** Start of SELECTED EXCERPT **
Sarah George suggested that we shouldn’t be sucked into buying everything, and we can avoid this in a number of ways. Firstly, we should define our style: people are constantly buying outfits that they don’t love, just for the sake of it. Or they’ll buy things that don’t fit “just in case” …Or they’ll grab items that won’t match anything else they own. The #30wears tag helps with this: think next time you go to buy something, think ‘will I get 30 wears out of it?’ If not, forget it!
I bang on about Depop, but I bloody love it (Depop blog post still incoming…) Ele Ward said that we should, “invest in Katie down the road selling her Zara dress” as opposed to giving our money to the brands (such as Zara) selling the same dress, who will put that money back into unsustainable sources. I don’t know if this is so much a tip as much as it’s me reminding everyone of how much I love Depop…
TUTORIALS- there are tutorials all over the web on everything; how to sew on a button; how to check if that shirt you’re about to buy is high quality… Tutorials on how to tailor your charity shop buys to look like they were perfectly made for you. I think this tip is the one that I am most excited to try out! It also links to the ‘The buyerarchy of needs’ that was mentioned during the workshop:
The biggest section of the diagram, of course, being ‘use what you have’.. this includes fixing those trousers, or altering old things you have to make them new again!
With this, I’ve also discovered my favourite new tag #thriftflip where people find items in charity shops and sew them into something completely new. I’m obsessed and I need to try this out ASAP.
I’ve also discovered loads of different ways to find out which companies are most ethical and sustainable including the following:
- Good On You is an app that gives brands ethical ratings for when you desperately need a black shirt, or a pair of jeans, or you really like that dress in H&M- but need to know how ethical the high-street shops really are…
- Ethical Consumer similarly tells you the best, most responsible products… From a pair of trainers to a can of baked beans…
- Common Objective Awards– Common Objective gives awards to fashion brands that, “maximise benefits to people, and minimise impact on the environment.”
- What’s your legacy is an online platform that shows customers amazing fashion products, but all of these products come from sustainable brands.
More brands/people to look out for
Ele Ward said that the way you look at fashion shouldn’t be drab and depressing, it shouldn’t be like “ohhh I can’t buy nice clothing anymore”, it should be exciting. She talked about that first independent shopping trip when you’re a kid, going into town with your pocket money, excited to find new clothes… and it should be the same now: an exciting adventure to find new sustainable brands you love and new exciting clothing. As Ele Ward’s insta tagline says; “FOREVER wanting more than hemp trousers.”
So here are some of the exciting new brands, people and products I have discovered from the workshop:
Mud jeans: These jeans are a little bit spenny, but they are made to last. During the workshop, it was mentioned that jeans were originally invented as work wear, so they should really be made to last… unlike my poor Topshop jeans that would regularly rip and need replacing 😦 But anyway, Mud Jeans are all about sustainability so they’re a good one to check out. Their mission statement reads; ‘If you love jeans as much as this planet you’re at a good place here. We aim to change the fashion industry, starting with the most popular piece of clothing: a pair of jeans.’
Guppy friend washing bag: One way of stopping those microfibers I mentioned earlier from making their way into the oceans, is to use one of these washing bags. You put your washing in the bag every time you stick your laundry in the machine, take the wet clothes out after washing and bam- all done- nice and easy and happy fishies.
** End of SELECTED EXCERPT **
Carry on the blog post about sustainable fashion from its final sentence, keeping the same chatty voice.
** Start of AVAILABLE DATA **
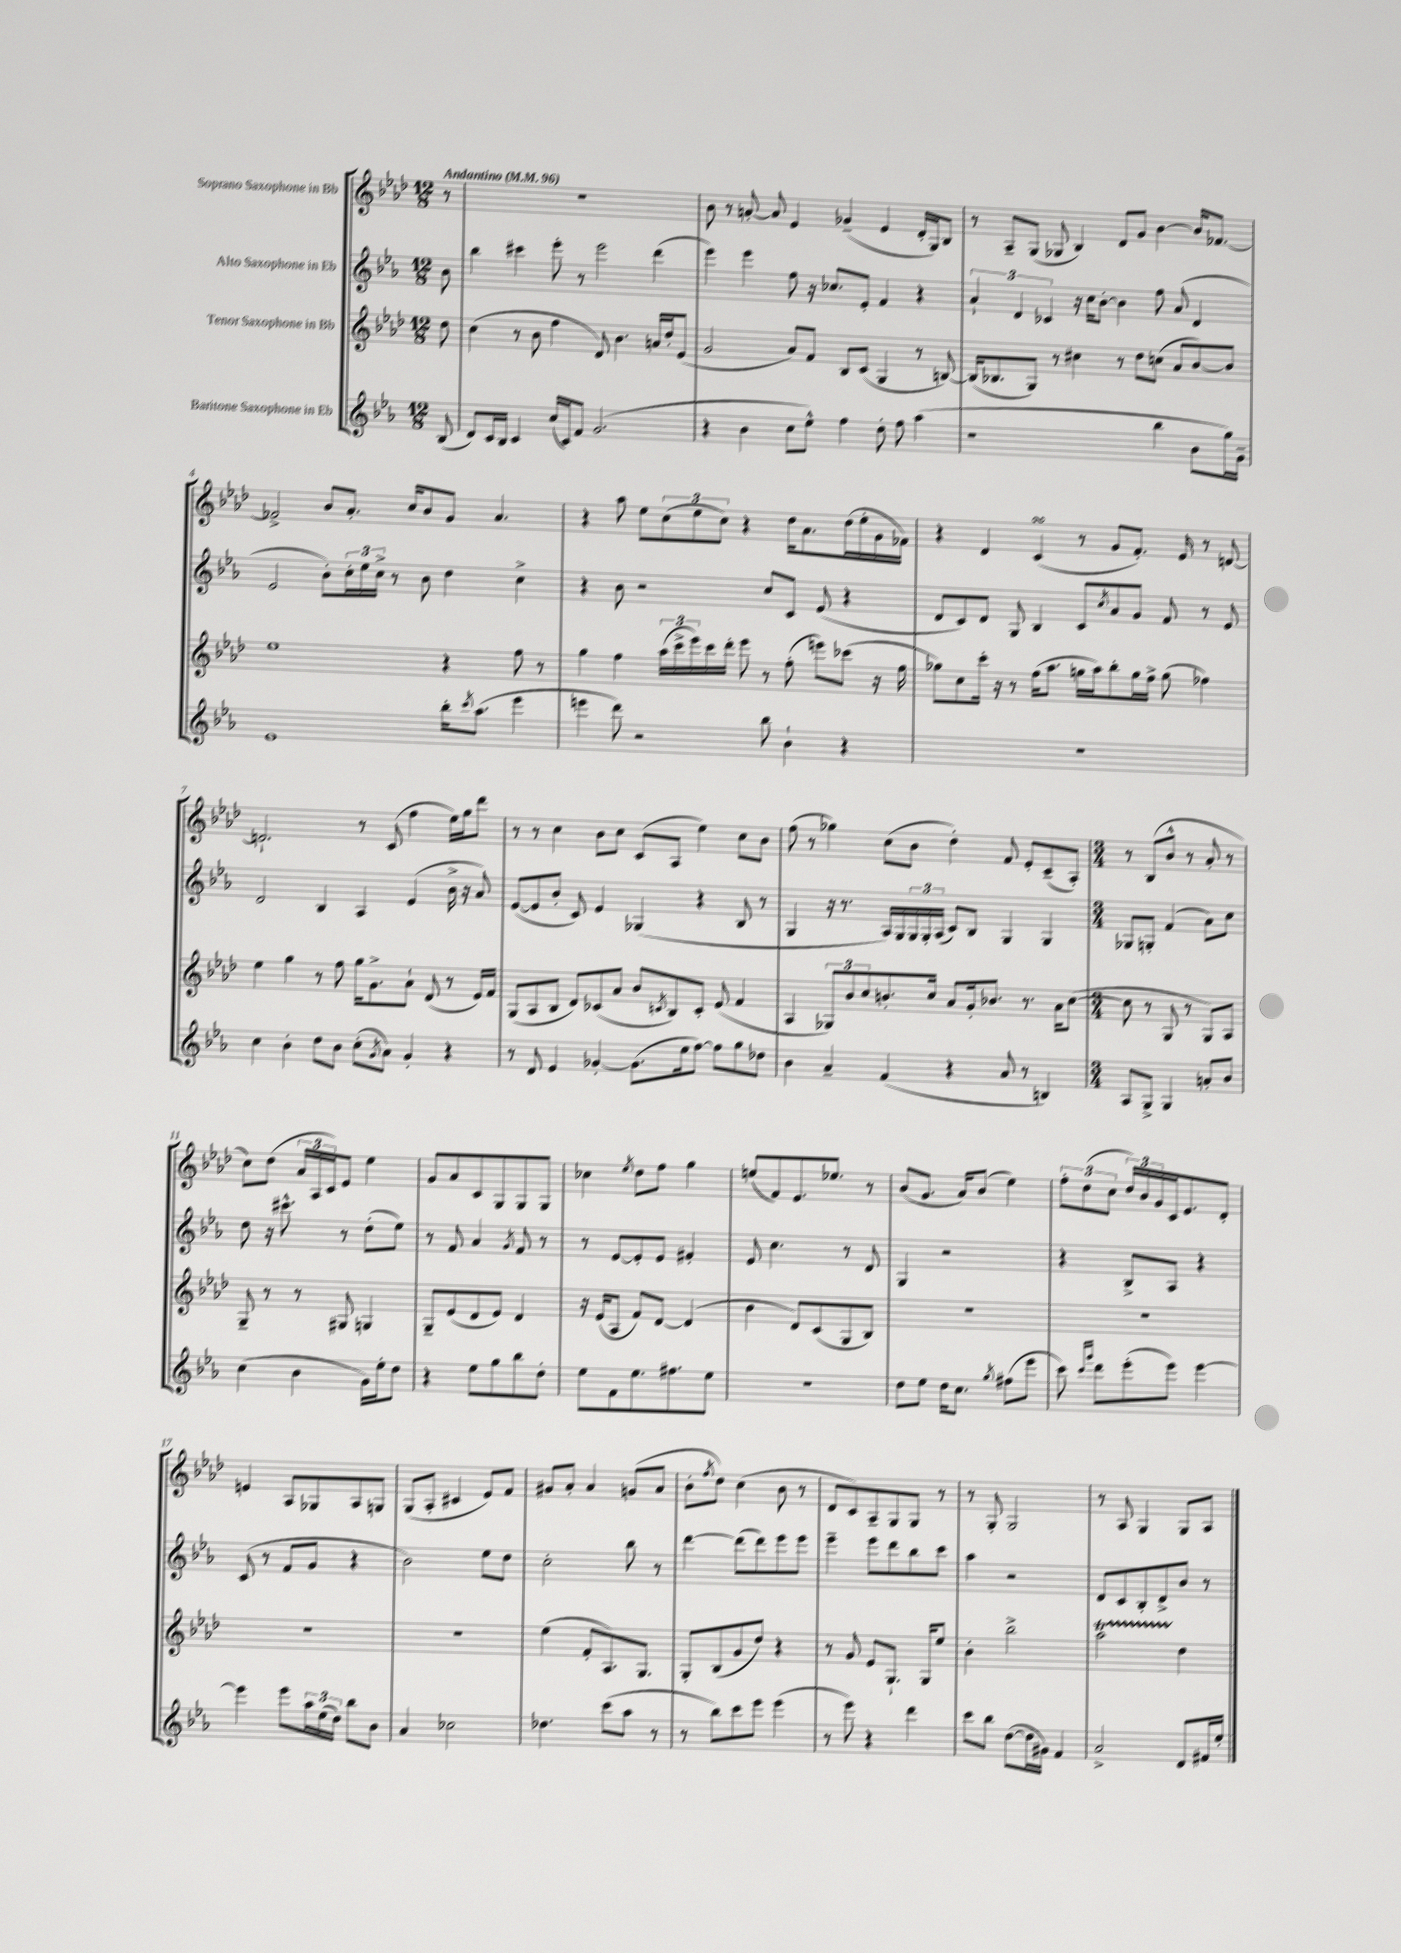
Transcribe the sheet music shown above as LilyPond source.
** End of AVAILABLE DATA **
§ **FINAL RESULT**
I just love this account with super cute tips & ways to upcycle old clothes. Big follow there.
@sustainablehustle: Ele Ward who spoke at the workshop is a self-proclaimed ex-fast fashion addict and set up Sustainable Hustle to show the world that sustainable fashion isn’t shit- you can still be stylish! She’s worth a follow because she’s just so cool.
People Tree is another sustainable fashion brand I’m gonna be using from now on for all my essentials: black long sleeved tee, pair of leggings… the usual stuff that you’d usually nip to New Look for… Except People Tree is sustainable and care about the people who make their clothes. Win-win.
Ethletic is another fashion website perfect for sustainable swaps. This one is for shoes, with their website stating that: “Ethletic sneakers don’t just feel good – they make others feel good.” They’re fair trade, sustainable and vegan. All that good shit.
And finally, the Fashion Revolution Transparency Index! I couldn’t not mention this handy guide from my favs; Fashion Revolution… Their yearly transparency index “reviews and ranks 200 of the biggest global fashion and apparel brands and retailers according to how much information they disclose about their suppliers, supply chain policies and practices, and social and environmental impact.” Fashion revolution state that, “Lack of transparency costs lives. It is impossible for companies to make sure human rights are respected, working conditions are adequate and the environment is safeguarded without knowing where their products are made.” So it’s important to give this one a read and find out where your favourite high street shops rank.
What else should we be doing??
Well there’s the obvious things like buying from sustainable brands, not chucking our old clothes in landfill, avoiding fast fashion brands… The classic things mentioned here (and in my other posts). During the workshop, a few other ideas were mentioned…
We should be writing letters to MP to demand change. Fashion Revolution even have a template to send to your policymakers.
We should be asking clothing companies #whomademyclothes …Brands need to be more transparent about their supply chain and the more we demand, the more likely we are to bring about change.
We also need to be aware of ‘greenwashing’. This is where clothes companies essentially trick customers into thinking they are being more sustainable or caring towards the planet than they actually are… For example H&M’s ‘conscious range’… while you’re looking at their sustainable or ‘conscious’ range, you’ll pick up a few items from the rest of the (unsustainable) store… that kind of thing. It’s more of a marketing technique than a change in policy. It also raises the question, is the rest of the shop not conscious or sustainable? As Revival Collective note, “One of the biggest issues with these lines is that they claim to be doing ‘damage control’ – dealing with the consequences of fast fashion – while still perpetuating and pushing the root cause.”
Revival Collective have written a great post about it here if you’re interested in finding out more.
So that’s it… Let me know if you find these sustainability posts useful or interesting in one way or another or if you’d like me to talk about something in more detail… And let me know what tips you’d like to try out (if any) and which brands you’ll be checking out!
Thank you for reading!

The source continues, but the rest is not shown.